Répondez à ces questions à partir du texte sur le film « Soeurs d'armes » :
(a) Quand le compte twitter d'anonymes a-t-il été créé ?
(b) Qui, en France, aime et soutient le film ?
(c) D'après les amis engagés parmi les Kurdes, que se passait-il malgré les règles très strictes du YPJ ?

> **Segment de texte**:
────────

Un compte twitter d’anonymes créé en octobre 2019 prétend parler au nom des « combattantes et combattants francophones du Rojava » pour se plaindre de « Soeurs d’armes ». Le film porterait atteinte à leur « moralité » révolutionnaire. Parce qu’il ose montrer qu’il arrive qu’on boive et qu’on tombe amoureux en faisant la guerre !

Cher(s) jeune(s) guérillero(s), croisé à France Inter, ne perdez pas votre temps à nourrir les trolls Turcs contre un film qui rend hommage aux Kurdes… Il y a plus urgent. Dénonçons ensemble cette invasion infâme.

Les représentants du Rojava en France, à qui j’ai montré le film parmi les premiers, l’aiment et le soutiennent. C’est l’essentiel pour moi.

La « morale » que vous prétendez défendre comme jeunes Français pour ne pas choquer les Kurdes et les Arabes témoigne d’un exotisme douteux. Une bigoterie de plus, dans un monde déjà bien malade de l’intégrisme. J’ai justement voulu montrer l’humain que vous cherchez à taire. Le meilleur d’entre vous et de nous.

Des amis engagés parmi les Kurdes qui m’ont confié que oui, bien sûr, malgré des règles très strictes du YPJ, il arrivait de craquer, de boire et de s’aimer. Ce n’est pas grave. Juste la preuve que l’humanité résiste à l’adversité comme à la discipline.  C’est cette matière humaine, paradoxale, qu’un film peut donner à voir et à ressentir.

────────

> **Enregistrements extraits**:
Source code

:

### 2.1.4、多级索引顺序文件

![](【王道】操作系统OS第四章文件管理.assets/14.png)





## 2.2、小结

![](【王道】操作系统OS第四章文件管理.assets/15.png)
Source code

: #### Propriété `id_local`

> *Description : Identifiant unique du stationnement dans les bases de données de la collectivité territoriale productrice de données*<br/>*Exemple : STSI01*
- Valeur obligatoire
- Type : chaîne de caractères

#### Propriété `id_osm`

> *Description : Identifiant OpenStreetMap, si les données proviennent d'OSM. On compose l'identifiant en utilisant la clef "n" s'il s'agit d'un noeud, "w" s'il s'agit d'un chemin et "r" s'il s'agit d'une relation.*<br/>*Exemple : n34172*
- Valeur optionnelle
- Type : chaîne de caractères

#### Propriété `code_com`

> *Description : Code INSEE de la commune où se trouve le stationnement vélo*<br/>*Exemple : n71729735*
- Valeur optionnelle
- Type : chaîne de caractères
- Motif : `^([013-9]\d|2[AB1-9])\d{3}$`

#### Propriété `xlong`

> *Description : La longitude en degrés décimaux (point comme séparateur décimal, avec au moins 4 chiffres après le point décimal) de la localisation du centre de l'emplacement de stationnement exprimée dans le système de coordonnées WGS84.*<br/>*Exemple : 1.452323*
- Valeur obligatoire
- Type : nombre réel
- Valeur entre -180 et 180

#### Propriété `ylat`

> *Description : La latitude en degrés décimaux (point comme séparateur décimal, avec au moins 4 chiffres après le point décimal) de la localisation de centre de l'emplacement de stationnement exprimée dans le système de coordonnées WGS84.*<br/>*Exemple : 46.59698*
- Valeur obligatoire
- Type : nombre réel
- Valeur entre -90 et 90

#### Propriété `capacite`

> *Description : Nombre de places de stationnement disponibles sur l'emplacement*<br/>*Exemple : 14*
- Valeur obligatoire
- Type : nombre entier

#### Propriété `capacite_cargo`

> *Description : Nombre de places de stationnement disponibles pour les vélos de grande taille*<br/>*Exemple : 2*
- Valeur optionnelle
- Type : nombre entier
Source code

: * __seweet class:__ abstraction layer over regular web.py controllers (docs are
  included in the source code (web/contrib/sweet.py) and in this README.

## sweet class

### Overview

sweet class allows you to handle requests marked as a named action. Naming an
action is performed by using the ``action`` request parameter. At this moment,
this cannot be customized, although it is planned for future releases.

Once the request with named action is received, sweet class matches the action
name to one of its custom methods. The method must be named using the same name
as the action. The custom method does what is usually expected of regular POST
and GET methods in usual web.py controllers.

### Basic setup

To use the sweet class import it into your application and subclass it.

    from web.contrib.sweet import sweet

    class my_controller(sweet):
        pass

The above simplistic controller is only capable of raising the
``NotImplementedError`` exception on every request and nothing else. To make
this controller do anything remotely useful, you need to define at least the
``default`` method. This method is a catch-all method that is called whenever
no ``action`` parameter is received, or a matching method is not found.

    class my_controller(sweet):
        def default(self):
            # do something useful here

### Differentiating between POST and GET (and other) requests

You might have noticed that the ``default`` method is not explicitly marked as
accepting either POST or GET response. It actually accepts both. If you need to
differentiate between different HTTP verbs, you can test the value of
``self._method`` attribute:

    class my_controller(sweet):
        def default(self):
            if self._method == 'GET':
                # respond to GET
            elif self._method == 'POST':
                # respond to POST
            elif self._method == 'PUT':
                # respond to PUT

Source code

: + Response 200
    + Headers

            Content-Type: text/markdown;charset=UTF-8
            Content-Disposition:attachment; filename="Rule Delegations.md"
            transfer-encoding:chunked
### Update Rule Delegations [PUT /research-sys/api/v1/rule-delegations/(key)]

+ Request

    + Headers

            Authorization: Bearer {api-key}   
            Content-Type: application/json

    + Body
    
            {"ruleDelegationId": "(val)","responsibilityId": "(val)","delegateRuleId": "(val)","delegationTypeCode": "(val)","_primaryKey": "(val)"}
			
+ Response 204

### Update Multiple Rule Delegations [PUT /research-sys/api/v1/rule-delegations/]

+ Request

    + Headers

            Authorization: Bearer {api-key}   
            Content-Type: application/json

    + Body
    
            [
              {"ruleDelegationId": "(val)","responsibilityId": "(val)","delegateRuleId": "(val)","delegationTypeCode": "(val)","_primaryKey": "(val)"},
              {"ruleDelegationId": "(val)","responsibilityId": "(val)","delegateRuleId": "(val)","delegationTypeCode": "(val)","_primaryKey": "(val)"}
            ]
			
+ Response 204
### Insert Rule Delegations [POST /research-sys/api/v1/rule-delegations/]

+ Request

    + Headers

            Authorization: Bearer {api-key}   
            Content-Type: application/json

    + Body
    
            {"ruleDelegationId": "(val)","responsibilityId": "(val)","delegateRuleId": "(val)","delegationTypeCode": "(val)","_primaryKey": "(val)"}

────────

> **Réponse attendue**:
(a) En octobre 2019.
(b) Les représentants du Rojava en France.
(c) Il arrivait de craquer, de boire et de s'aimer.